Lord Geidt, a former private secretary to the Queen who now advises the Prime Minister on his ministers' potential conflicts of interest, said Mr Hancock had inadvertently broken the code by failing to declare his shares but had acted "with integrity" throughout.

The Health Secretary has a 20 per cent stake in Topwood Limited, a company run by his sister and her husband.
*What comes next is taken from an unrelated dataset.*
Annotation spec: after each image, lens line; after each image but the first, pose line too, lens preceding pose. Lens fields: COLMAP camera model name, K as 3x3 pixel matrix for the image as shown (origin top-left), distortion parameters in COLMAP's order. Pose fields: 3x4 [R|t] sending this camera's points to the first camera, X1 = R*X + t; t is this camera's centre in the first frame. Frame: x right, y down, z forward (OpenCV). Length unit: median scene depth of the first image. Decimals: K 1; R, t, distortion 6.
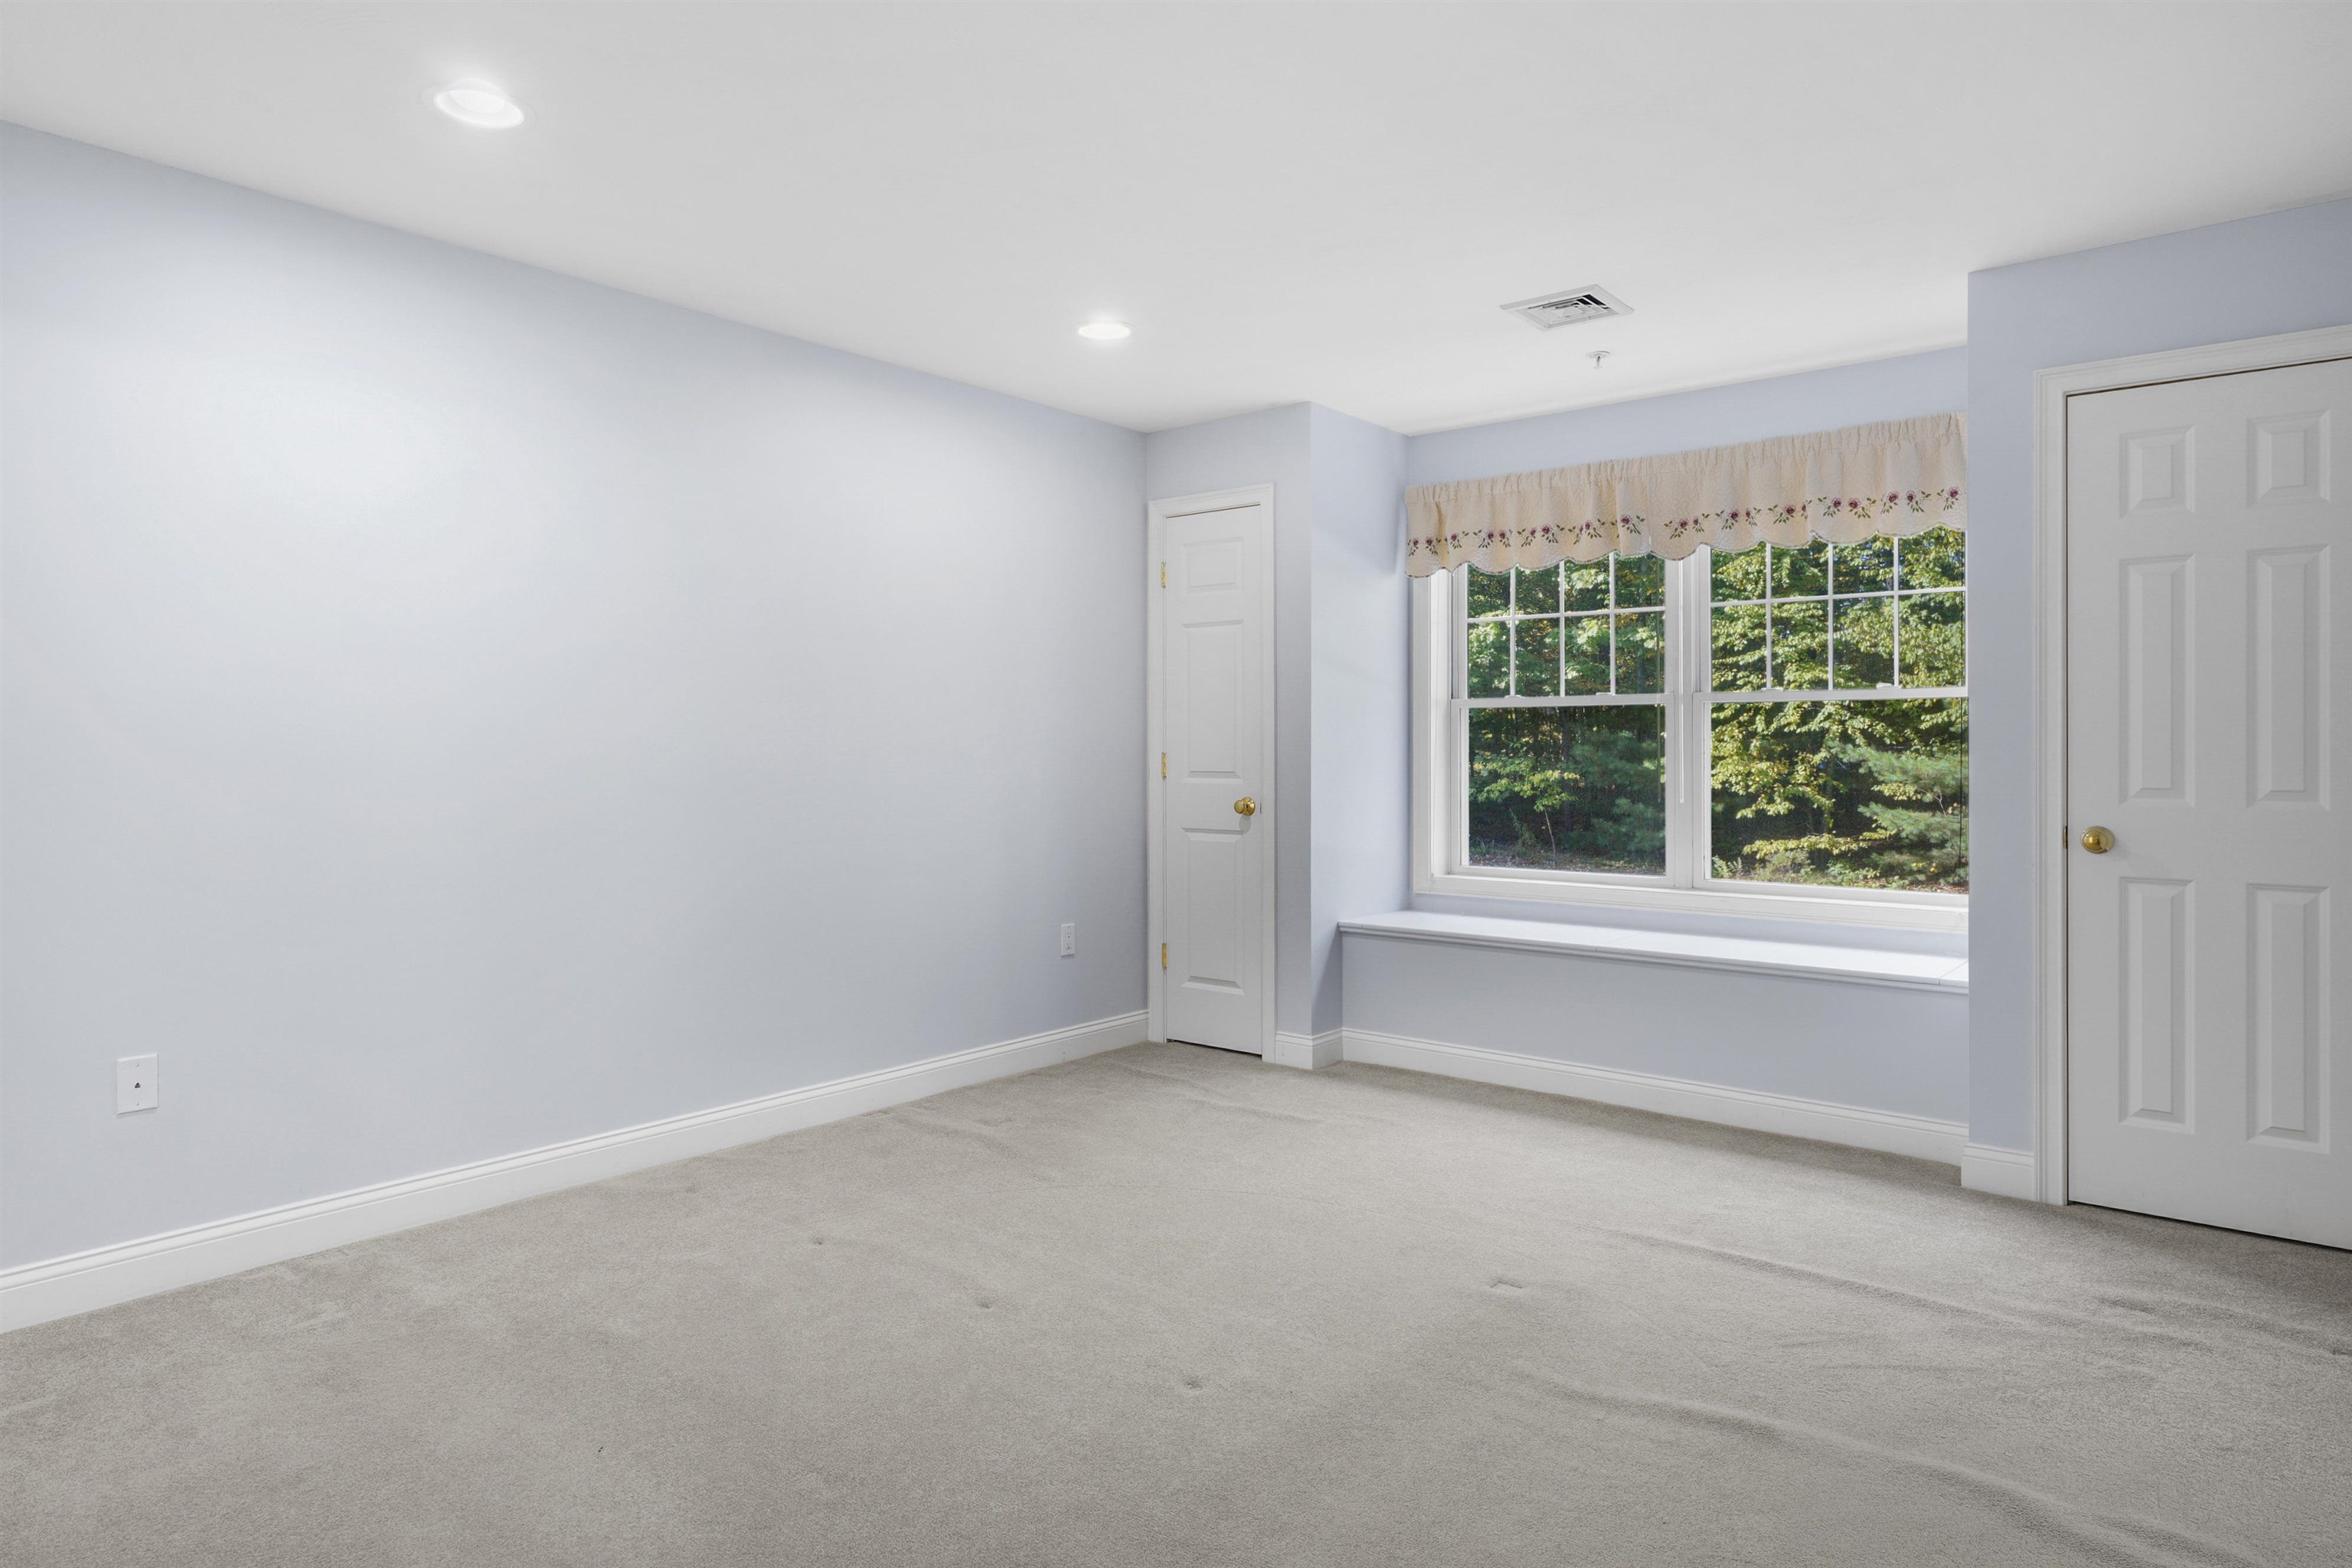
lens RADIAL K [[1348.7, 0, 1204.6], [0, 1348.7, 731.5], [0, 0, 1]] dist [0.007277, 0.000536]
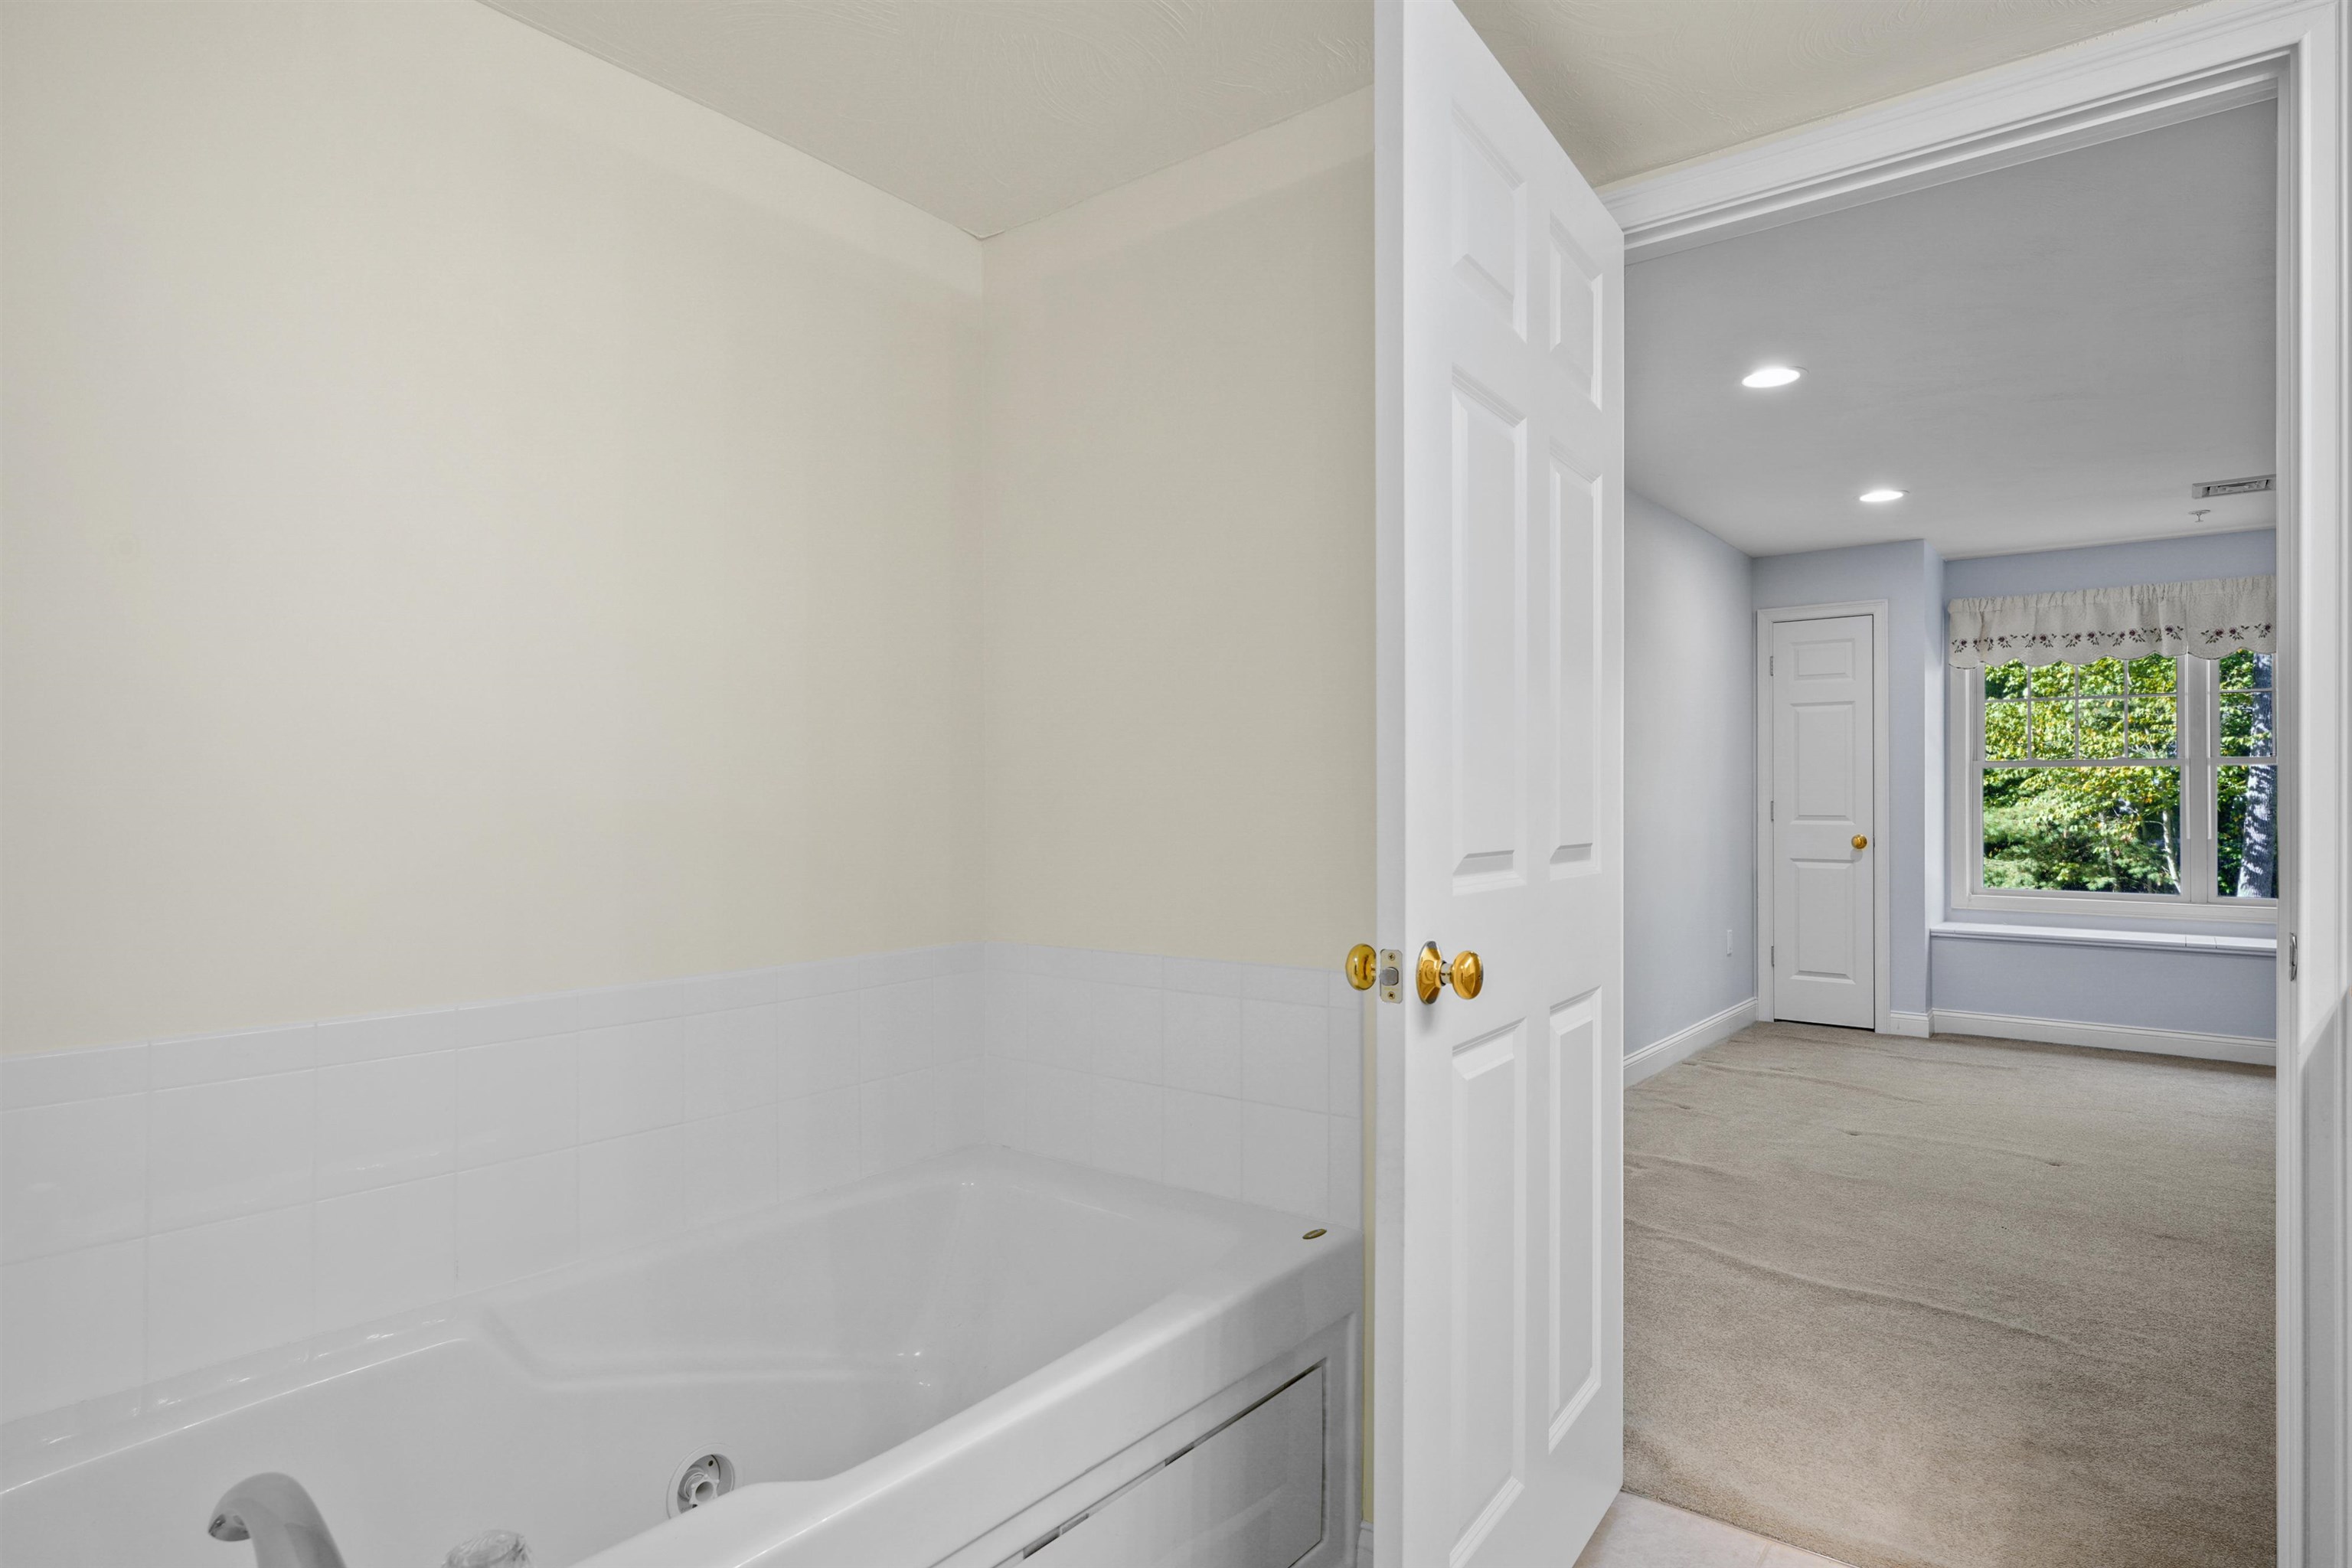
lens RADIAL K [[1293.3, 0, 1180.6], [0, 1293.3, 797.0], [0, 0, 1]] dist [-0.003986, 0.000001]
pose [[0.999987, 0.001373, 0.004875, -0.649835], [-0.001405, 0.999976, 0.006737, 0.003756], [-0.004866, -0.006744, 0.999965, -0.272811]]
In February 2019, it was awarded a "framework contract" with the NHS, which set out terms on how the firm could do business with the health service in future.

Mr Hancock said he did not know the company had received a contract with the NHS and therefore could not "reasonably" have been expected to declare it.

Lord Geidt's report said a "reasonable person might perceive this link to represent a conflict of interest", although the "circumstances of it being received" means there was not actually evidence of a conflict.

Mr Hancock's role as Health Secretary means he is a shareholder in NHS Shared Business Services (SBS), the part of the health service that awarded the contract to his sister's company.

Friday's report concluded that "the activity of NHS SBS may have been very far from the Secretary of State's main focus" and that Mr Hancock had only accidentally failed to declare his interest.

The ministerial code, which governs how ministers conduct themselves in public office, requires them to "scrupulously avoid any danger of an actual or perceived conflict of interest between their ministerial position and their private financial interests".

"I assess this earlier failure to declare the interest was as a result of his lack of knowledge and in no way deliberate, and therefore, in technical terms, a minor breach of the ministerial code," Lord Geidt wrote. "In coming to this finding, I recognise that Mr Hancock has acted with integrity throughout and that this event should in no way impugn his good character or ministerial record."

Following the publication of the report, which also dealt with Lord Brownlow's funding of the refurbishment of Mr Johnson's Downing Street flat, Mr Hancock wrote to the Prime Minister to assure him his "goal has always been to act properly and honestly in these matters".

"I did not know about the framework decision and I do not think I could reasonably have been expected to declare it," he wrote. "Any perceived breach could only be technical in nature because it is simply not possible to declare something I did not know."

Mr Johnson replied, praising Mr Hancock for acting "properly and honestly" in declaring the shareholding when he became aware of the NHS framework contract.